Ist nach der ersten Impfung eine allergische Reaktion (aber kein allergischer Schock) aufgetreten, sollte die zweite Impfung nach individueller Nutzen-Risiko-Abwägung nur unter intensivierter Beobachtung in klinischen Einrichtungen durchgeführt werden. Bei einem allergischen Schock nach der ersten Impfung rät das Impfgremium von einer zweiten Impfung ab ("keine 2. Impfung").
Masken helfen bei Heuschnupfen
Die gegen das Coronavirus eingesetzten Masken können auch Pollen auffangen und so Heuschnupfen-Symptome in der Pollensaison verringern. "Egal welche Maske man trägt, es ist sehr wahrscheinlich, dass Pollen durch das Material abgehalten werden", sagte der Allergologe und Leiter der Stiftung Deutscher Polleninformationsdienst, Karl-Christian Bergmann, bereits im März. Dadurch könnte die Menge eingeatmeter Pollen zumindest reduziert werden.

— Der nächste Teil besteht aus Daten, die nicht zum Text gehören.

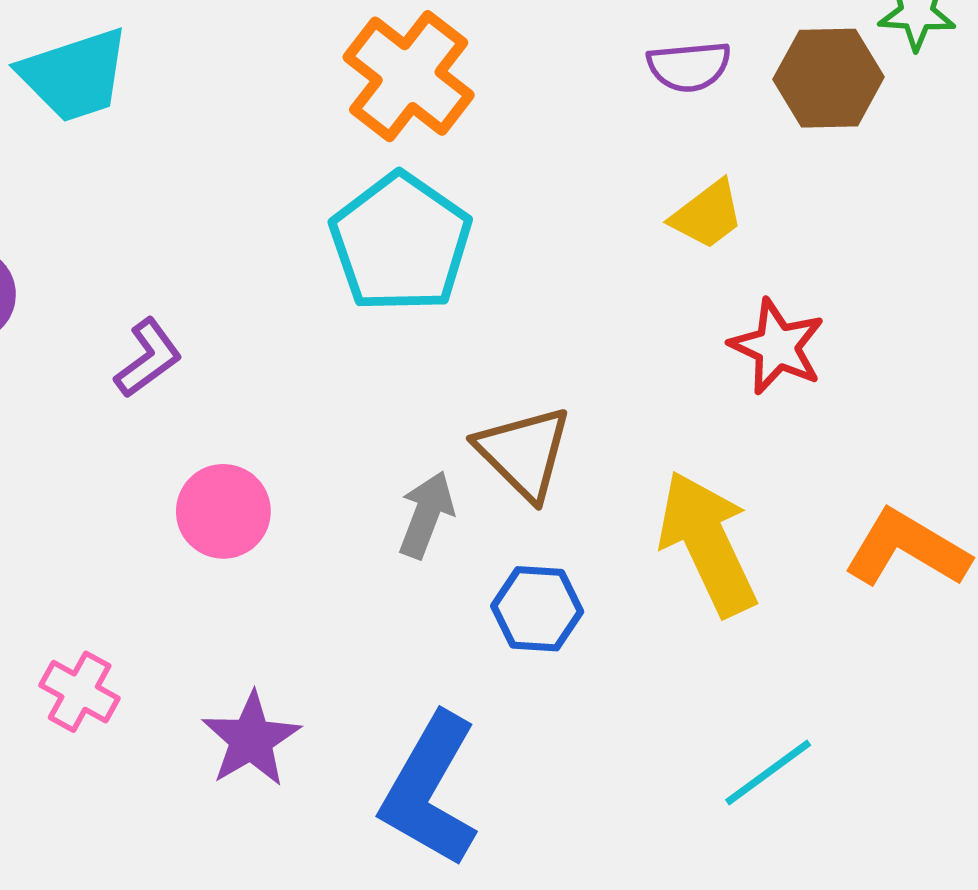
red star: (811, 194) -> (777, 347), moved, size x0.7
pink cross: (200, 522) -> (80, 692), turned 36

Der Allergologe Arthur Helbing konkretisierte in einem Interview mit dem Schweizer Allergiezentrum, dass FFP2-Masken zwar besser filterten, die Entzündungssymptome bei Heuschnupfen aber "kaum zusätzlich" verringerten. Bereits gewöhnliche Hygienemasken seien für die meisten Pollen schon nicht mehr durchlässig, so Helbling, Leiter der Allergologisch-Immunologischen Poliklinik am Inselspital Bern. Wer trotz Maske niesen müsse, solle diese regelmäßig wechseln. "Ist die Maske feucht, bietet sie kaum mehr Schutz, weder vor Pollen noch vor Viren."
Den Schutzeffekt von Masken mindert zudem, dass Augen und Haut ungeschützt bleiben. "Die Maske kann rote, tränende oder juckende Augen nicht verhindern", so Helbing. Ein gewisser Schutz vor Pollen lasse sich mitunter durch das Tragen einer Brille erreichen.